Because the proposal would contain criteria and a time horizon that are different from the guidance auditors currently are using, FinREC advised FASB to coordinate with other standard setters to ensure a converged approach for preparers and auditors.
FinREC said FASB should work with the PCAOB, the Auditing Standards Board, and the International Auditing and Assurance Standards Board (IAASB) on a common approach. FinREC said FASB should set its effective date to give the auditing standard setters time to update their standards.
The PCAOB has a project on its agenda to review the standards governing auditors’ going-concern responsibilities, and the IAASB’s exposure draft proposing changes to the auditor’s reporting model includes changes that would be made to auditor’s communication responsibilities with respect to going concern.
“We don’t want to have a situation where the auditors are applying one set of standards to assess going concern and management is applying a different set,” Anderson said. “It’s somewhat illogical that there would be different approaches to going concern.”
In addition, FinREC encouraged FASB to work to achieve convergence with the International Accounting Standards Board (IASB), which also has an active project on going concern. But FinREC said working toward convergence should not delay FASB’s proposed standard.

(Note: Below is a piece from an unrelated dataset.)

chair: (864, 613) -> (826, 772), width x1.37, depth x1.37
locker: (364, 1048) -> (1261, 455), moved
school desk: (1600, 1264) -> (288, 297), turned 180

Convergence with FASB and the IASB on going concern is critical, Anderson said, because of competitive advantages that could result from different standards. If accounting standards differ, competing businesses in different jurisdictions could arrive at different going-concern conclusions even if they otherwise were identical. Customers would then gravitate toward the business without the going-concern uncertainty.
“If you don’t actively attempt convergence in this area, there is concern in the future that you could have a crisis on one side of the Atlantic exacerbated because our rules are tighter than theirs, or vice versa,” Anderson said. “That’s the main logic, that in a globally competitive landscape, this is not one area where divergence is in the best interests of stakeholders. Convergence with the IASB, I think, should be a high priority.”
Recommendations for FASB
Although the proposal states that only SEC filers should evaluate whether there is substantial doubt about the entity’s going-concern presumption, FinREC recommended that all companies—not just SEC filers—should make this disclosure.
In addition, FinREC recommended that interim assessments be performed only when triggered by a known or probable future event and that FASB should clarify the type of activities considered outside the ordinary course of business that might give rise to a going-concern uncertainty.
The CAQ’s letter recommended that FASB devote attention to several areas to make the proposal operational. These include:
- A lack of sufficient application guidance surrounding the evaluation of management’s plans.
- A need for further clarification around the “substantial doubt” threshold.
But the CAQ said the proposal represents an improvement over the current going-concern model, and FinREC said FASB’s current proposal improves on its original going-concern exposure draft, which was issued in 2008.
“The current model, which relies on an auditor assessment, is not sustainable,” Anderson said. “We need to have something within GAAP. And frankly, as the FASB said, as a company gets closer and closer to potentially shutting its doors, the disclosures should get more robust.”